如图所示,每当窗口在源DStream上滑动时,落入窗口内的源RDD被组合并操作以产生窗口化DStream的RDD。在这种特定情况下,操作应用于最后3个时间单位的数据,并按2个时间单位滑动。这表明任何窗口操作都需要指定两个参数。
- 窗口长度 - 窗口的持续时间。
- 滑动间隔 - 执行窗口操作的间隔。
val conf = new SparkConf().setMaster("local[5]").setAppName("wordCount")
val ssc = new StreamingContext(conf,Seconds(1))

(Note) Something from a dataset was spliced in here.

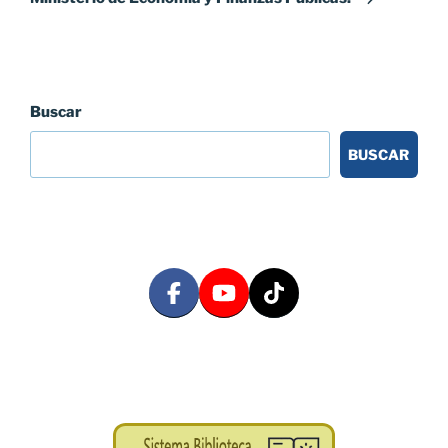
Buscar
BUSCAR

ssc.sparkContext.setLogLevel("FATAL")
ssc.socketTextStream("CentOS",9999)
.flatMap(line => line.split("\\W+"))
.map((_,1))
.reduceByKeyAndWindow((v1:Int,v2:Int) => v1+v2,Seconds(3),Seconds(2),3)
.print()
ssc.start()
ssc.awaitTermination()
要求窗口的长度必须是
batchDuration
的整数倍。
一些常见的窗口操作如下。
Transformation | Meaning |
---|---|
window(windowLength, slideInterval) | Return a new DStream which is computed based on windowed batches of the source DStream. |
countByWindow(windowLength, slideInterval) | Return a sliding window count of elements in the stream. |
reduceByWindow(func, windowLength, slideInterval) | Return a new single-element stream, created by aggregating elements in the stream over a sliding interval using func. The function should be associative and commutative so that it can be computed correctly in parallel. |
reduceByKeyAndWindow(func, windowLength, slideInterval, [numTasks]) | When called on a DStream of (K, V) pairs, returns a new DStream of (K, V) pairs where the values for each key are aggregated using the given reduce function func over batches in a sliding window. Note: By default, this uses Spark’s default number of parallel tasks (2 for local mode, and in cluster mode the number is determined by the config property spark.default.parallelism ) to do the grouping. You can pass an optional numTasks argument to set a different number of tasks. |
reduceByKeyAndWindow(func, invFunc, windowLength, slideInterval, [numTasks]) | A more efficient version of the above reduceByKeyAndWindow() where the reduce value of each window is calculated incrementally using the reduce values of the previous window. This is done by reducing the new data that enters the sliding window, and “inverse reducing” the old data that leaves the window. An example would be that of “adding” and “subtracting” counts of keys as the window slides. However, it is applicable only to “invertible reduce functions”, that is, those reduce functions which have a corresponding “inverse reduce” function (taken as parameter invFunc). Like in reduceByKeyAndWindow , the number of reduce tasks is configurable through an optional argument. Note that checkpointing must be enabled for using this operation. |
countByValueAndWindow(windowLength,slideInterval, [numTasks]) | When called on a DStream of (K, V) pairs, returns a new DStream of (K, Long) pairs where the value of each key is its frequency within a sliding window. Like in reduceByKeyAndWindow , the number of reduce tasks is configurable through an optional argument. |
window
返回一个新的DStream,它是根据源DStream的窗口批次计算的。
val conf = new SparkConf().setMaster("local[5]").setAppName("wordCount")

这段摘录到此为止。